FIA会長に新たな告発。F1ラスベガスGPのコース承認阻止を試み、懸念事項を見つけるようオフィシャルに指示か

2024年3月6日(水)18時0分 AUTOSPORT web

 FIAの会長を務めるモハメド・ビン・スライエムは息をつく暇もないようだ。3月4日、FIA会長がF1レースの結果の改ざんを企てたとの申し立てがあったが、翌日には、会長が昨年11月にラスベガスのストリートサーキットを認証しないようオフィシャルに命じたとして告発されたことが明らかになった。


 FIAの内部告発者によると、ビン・スライエムは昨年のサウジアラビアGPで、フェルナンド・アロンソ(アストンマーティン)に科された10秒ペナルティを取り消すよう介入したという。その結果、アロンソは表彰式後に失った3位の座を取り戻した。


 この申し立てにより、FIAの倫理委員会による調査が行われることになった。しかし、話はまだある。火曜日の『BBC』の記事によると、オフィシャルは「FIA会長の要請により」、レースをするのに安全なラスベガス・ストリップ・サーキットを認証しない方法を見つけるよう命じられたと、同じ内部告発者が主張したという。この申し立ては、FIAの倫理委員会に提出された報告書にも記載されており、『BBC』によって確認されている。

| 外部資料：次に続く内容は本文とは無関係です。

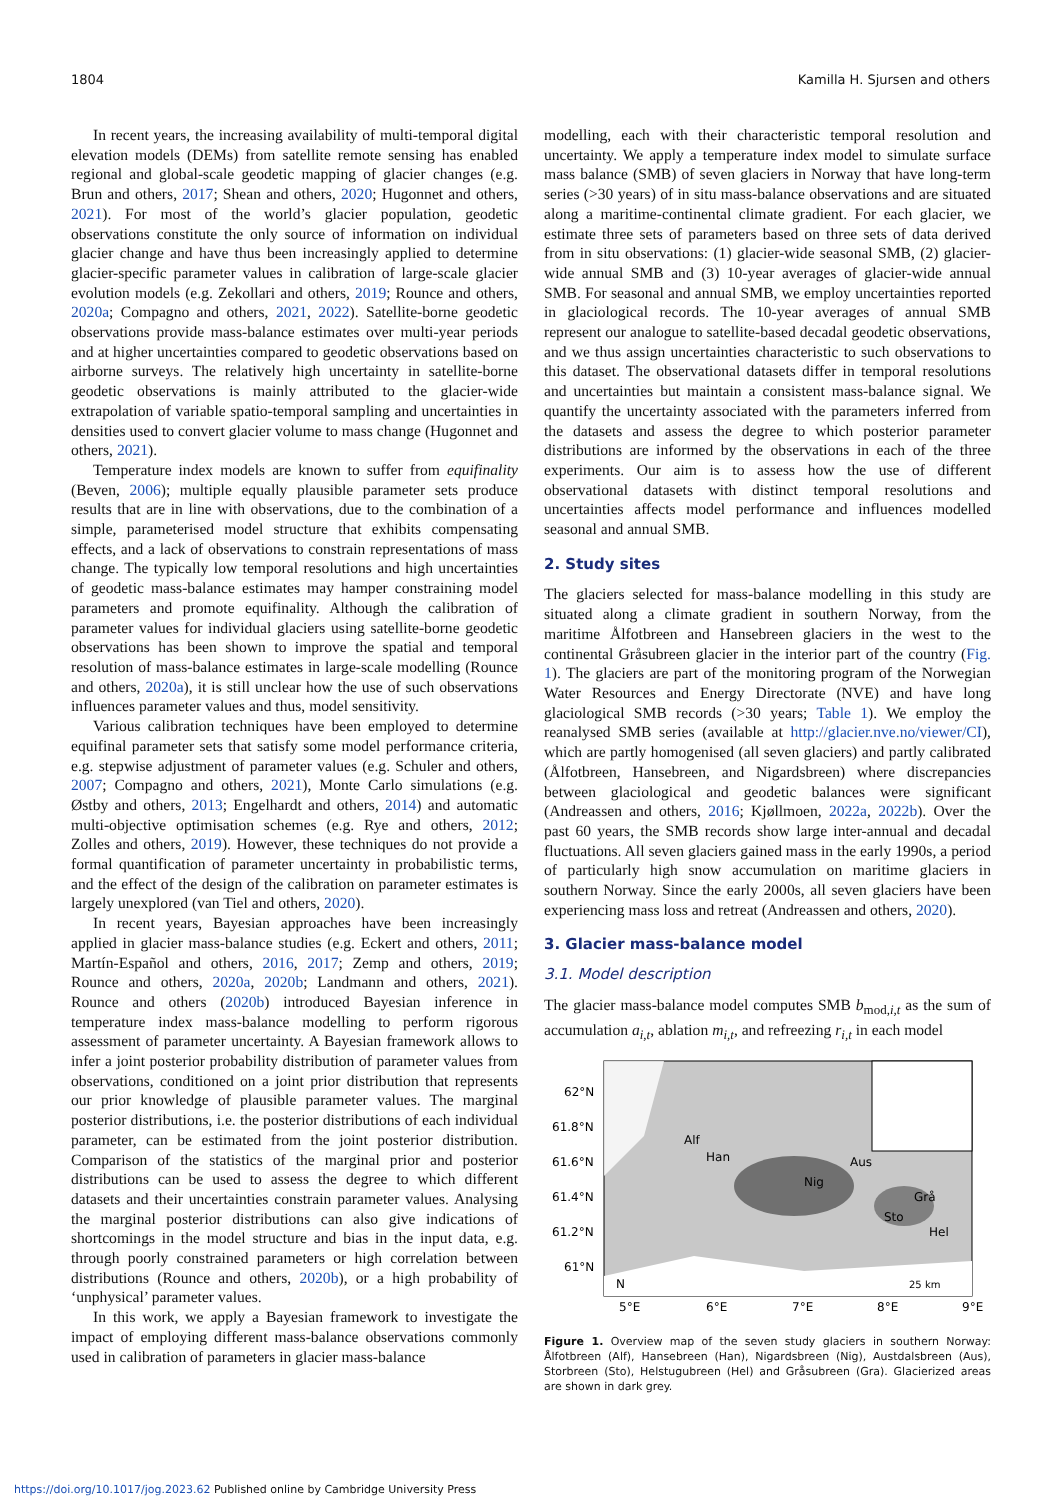1804 Kamilla H. Sjursen and others
In recent years, the increasing availability of multi-temporal digital elevation models (DEMs) from satellite remote sensing has enabled regional and global-scale geodetic mapping of glacier changes (e.g. Brun and others, 2017; Shean and others, 2020; Hugonnet and others, 2021). For most of the world’s glacier population, geodetic observations constitute the only source of information on individual glacier change and have thus been increasingly applied to determine glacier-specific parameter values in calibration of large-scale glacier evolution models (e.g. Zekollari and others, 2019; Rounce and others, 2020a; Compagno and others, 2021, 2022). Satellite-borne geodetic observations provide mass-balance estimates over multi-year periods and at higher uncertainties compared to geodetic observations based on airborne surveys. The relatively high uncertainty in satellite-borne geodetic observations is mainly attributed to the glacier-wide extrapolation of variable spatio-temporal sampling and uncertainties in densities used to convert glacier volume to mass change (Hugonnet and others, 2021).
Temperature index models are known to suffer from equifinality (Beven, 2006); multiple equally plausible parameter sets produce results that are in line with observations, due to the combination of a simple, parameterised model structure that exhibits compensating effects, and a lack of observations to constrain representations of mass change. The typically low temporal resolutions and high uncertainties of geodetic mass-balance estimates may hamper constraining model parameters and promote equifinality. Although the calibration of parameter values for individual glaciers using satellite-borne geodetic observations has been shown to improve the spatial and temporal resolution of mass-balance estimates in large-scale modelling (Rounce and others, 2020a), it is still unclear how the use of such observations influences parameter values and thus, model sensitivity.
Various calibration techniques have been employed to determine equifinal parameter sets that satisfy some model performance criteria, e.g. stepwise adjustment of parameter values (e.g. Schuler and others, 2007; Compagno and others, 2021), Monte Carlo simulations (e.g. Østby and others, 2013; Engelhardt and others, 2014) and automatic multi-objective optimisation schemes (e.g. Rye and others, 2012; Zolles and others, 2019). However, these techniques do not provide a formal quantification of parameter uncertainty in probabilistic terms, and the effect of the design of the calibration on parameter estimates is largely unexplored (van Tiel and others, 2020).
In recent years, Bayesian approaches have been increasingly applied in glacier mass-balance studies (e.g. Eckert and others, 2011; Martín-Español and others, 2016, 2017; Zemp and others, 2019; Rounce and others, 2020a, 2020b; Landmann and others, 2021). Rounce and others (2020b) introduced Bayesian inference in temperature index mass-balance modelling to perform rigorous assessment of parameter uncertainty. A Bayesian framework allows to infer a joint posterior probability distribution of parameter values from observations, conditioned on a joint prior distribution that represents our prior knowledge of plausible parameter values. The marginal posterior distributions, i.e. the posterior distributions of each individual parameter, can be estimated from the joint posterior distribution. Comparison of the statistics of the marginal prior and posterior distributions can be used to assess the degree to which different datasets and their uncertainties constrain parameter values. Analysing the marginal posterior distributions can also give indications of shortcomings in the model structure and bias in the input data, e.g. through poorly constrained parameters or high correlation between distributions (Rounce and others, 2020b), or a high probability of ‘unphysical’ parameter values.
In this work, we apply a Bayesian framework to investigate the impact of employing different mass-balance observations commonly used in calibration of parameters in glacier mass-balance
modelling, each with their characteristic temporal resolution and uncertainty. We apply a temperature index model to simulate surface mass balance (SMB) of seven glaciers in Norway that have long-term series (>30 years) of in situ mass-balance observations and are situated along a maritime-continental climate gradient. For each glacier, we estimate three sets of parameters based on three sets of data derived from in situ observations: (1) glacier-wide seasonal SMB, (2) glacier-wide annual SMB and (3) 10-year averages of glacier-wide annual SMB. For seasonal and annual SMB, we employ uncertainties reported in glaciological records. The 10-year averages of annual SMB represent our analogue to satellite-based decadal geodetic observations, and we thus assign uncertainties characteristic to such observations to this dataset. The observational datasets differ in temporal resolutions and uncertainties but maintain a consistent mass-balance signal. We quantify the uncertainty associated with the parameters inferred from the datasets and assess the degree to which posterior parameter distributions are informed by the observations in each of the three experiments. Our aim is to assess how the use of different observational datasets with distinct temporal resolutions and uncertainties affects model performance and influences modelled seasonal and annual SMB.
2. Study sites
The glaciers selected for mass-balance modelling in this study are situated along a climate gradient in southern Norway, from the maritime Ålfotbreen and Hansebreen glaciers in the west to the continental Gråsubreen glacier in the interior part of the country (Fig. 1). The glaciers are part of the monitoring program of the Norwegian Water Resources and Energy Directorate (NVE) and have long glaciological SMB records (>30 years; Table 1). We employ the reanalysed SMB series (available at http://glacier.nve.no/viewer/CI), which are partly homogenised (all seven glaciers) and partly calibrated (Ålfotbreen, Hansebreen, and Nigardsbreen) where discrepancies between glaciological and geodetic balances were significant (Andreassen and others, 2016; Kjøllmoen, 2022a, 2022b). Over the past 60 years, the SMB records show large inter-annual and decadal fluctuations. All seven glaciers gained mass in the early 1990s, a period of particularly high snow accumulation on maritime glaciers in southern Norway. Since the early 2000s, all seven glaciers have been experiencing mass loss and retreat (Andreassen and others, 2020).
3. Glacier mass-balance model
3.1. Model description
The glacier mass-balance model computes SMB b<sub>mod,i,t</sub> as the sum of accumulation a<sub>i,t</sub>, ablation m<sub>i,t</sub>, and refreezing r<sub>i,t</sub> in each model
62°N
61.8°N
61.6°N
61.4°N
61.2°N
61°N
Alf
Han
Nig
Aus
Sto
Grå
Hel
N
25 km
5°E
6°E
7°E
8°E
9°E
Figure 1. Overview map of the seven study glaciers in southern Norway: Ålfotbreen (Alf), Hansebreen (Han), Nigardsbreen (Nig), Austdalsbreen (Aus), Storbreen (Sto), Helstugubreen (Hel) and Gråsubreen (Gra). Glacierized areas are shown in dark grey.
https://doi.org/10.1017/jog.2023.62 Published online by Cambridge University Press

2023年F1第22戦ラスベガスGP ラスベガス・ストリップ・サーキット


 FIAの広報担当者は、「競技と安全の観点から、ラスベガス・サーキットの承認は、調査と認証に関するFIAのプロトコルに従って行われた」、「記憶されていると思うが、地元の主催者による建設工事が進行中だったため、コースの調査ができるようになるのに遅れが生じた」とコメントした。


 報道によると、内部告発者はマネージャーから「FIA会長の要請により、FIAがレースウイーク前にサーキットを承認することを防ぐために、懸念事項をいくつか見つけるよう指示された」という連絡を受けたと伝えられており、内部告発者は「目的はコースの欠陥を突き止めてライセンスを出さないことだった」と主張している。


 また報道では以下のように伝えられている。


「より具体的に話すよう依頼すると、(内部告発者は)サーキット上の問題を実際の存在に関係なく人為的に特定し、最終的な目標はライセンスを出さないことにあったと語った」


 内部告発者によると、この任務を遂行するためのオフィシャルが任命されたという。また、内部告発者はそのとき室内にいた他2名のオフィシャルの氏名を挙げたが、『BBC』は記事のなかで2名の身元を明らかにしなかった。なお、オフィシャルは「サーキットに何の懸念も見いだせなかったため、サーキットがレースに適していると認定した」と、記事は報じている。


『BBC』の記事は、当時同席していた他のオフィシャルが対照的な報告をしていることを示唆している。彼らの記憶は内部告発者の説明した出来事とは異なる。その上、ラスベガス・サーキットを阻止しようとしたとされる動機は不明のままだ。F1にとって、ラスベガスのレースには計り知れない重要性があった。アメリカおよび世界におけるF1の存在感を高めるために、この最重要イベントを軌道に乗せるべく、リバティ・メディアは推定5億ドル(約750億円)を投資し、そのうち4億3500万ドル(約652億円)が土地の購入と、コースおよびその施設の建設に費やされた。

2024年F1第1戦バーレーンGP FIAのモハメド・ビン・スライエム会長


 過去2年間、F1とFIAの関係は緊張状態にあり、ビン・スライエムは権力を行使することを熱望している。また彼は、F1による統治機関への財政的貢献を増やすよう努めてきた。現在の契約では、商業権所有者がFIAへ年間約4000万ドル(約60億円)の支払いを行うことが規定されている。


 F1のオフィシャルは、これまでのところこの問題についてのコメントを拒否しているが、明らかになった詳細は、潜在的な対立の意図が絡む複雑な状況を示唆している。これらの重大な疑惑の背後にある真実を明らかにするには、さらなる調査および対照的な談話の突き合わせが不可欠だ。